# Question about capacitors with dielectrics

1. Sep 20, 2009

### anon6912

Say i have a capacitor and i supply it with a voltage V and after that it has charge density sigmainitial on each plate.

Now i remove the voltage source and then introduce a dilectric with area A that it equal to the area of one of the plates in the capacitor to the capacitor.

But this dielectric is only touching one plate.
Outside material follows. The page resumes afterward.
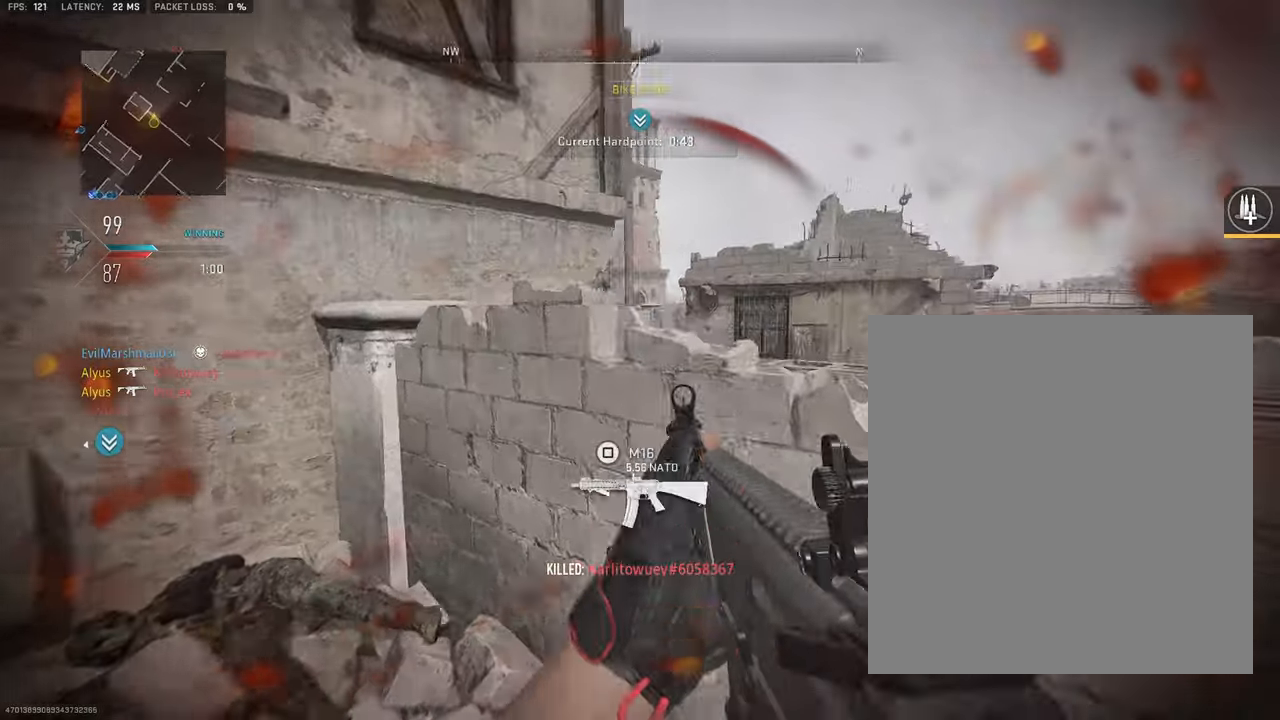
{"buttons": [], "left_stick": "down-left", "right_stick": "left", "events": [[150, "L1", "down"], [283, "L1", "up"], [300, "left_stick", "down-left"], [467, "right_stick", "left"]]}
My question is: is the net charge density on each plate(sigmainitial - sigmainduced) the same in both plates or different?

2. Sep 20, 2009

### sophiecentaur

I think the answer is that the same charge is there but the molecules in the dielectric have all polarised a bit. This has increased the capacity ov the capacitor. Equivalent to moving the plates closer together. Now
Q=CV
so the voltage will have dropped. As for the energy difference, some work has been done in moving the dielectric into place- nothing violated either way, I think.

3. Sep 20, 2009

### Bob S

Hi Anon-
Sophie is correct. Charge is conserved, and the charge distribution is unchanged. The stored energy is

E = Q2/2C

So when the dielectric is pulled (not pushed) in, the stored energy drops, and work is done.

Bob S

4. Sep 20, 2009

### sophiecentaur

Yes- the same work that the plates would do if they were allowed to come together and have the equivalent capacitance.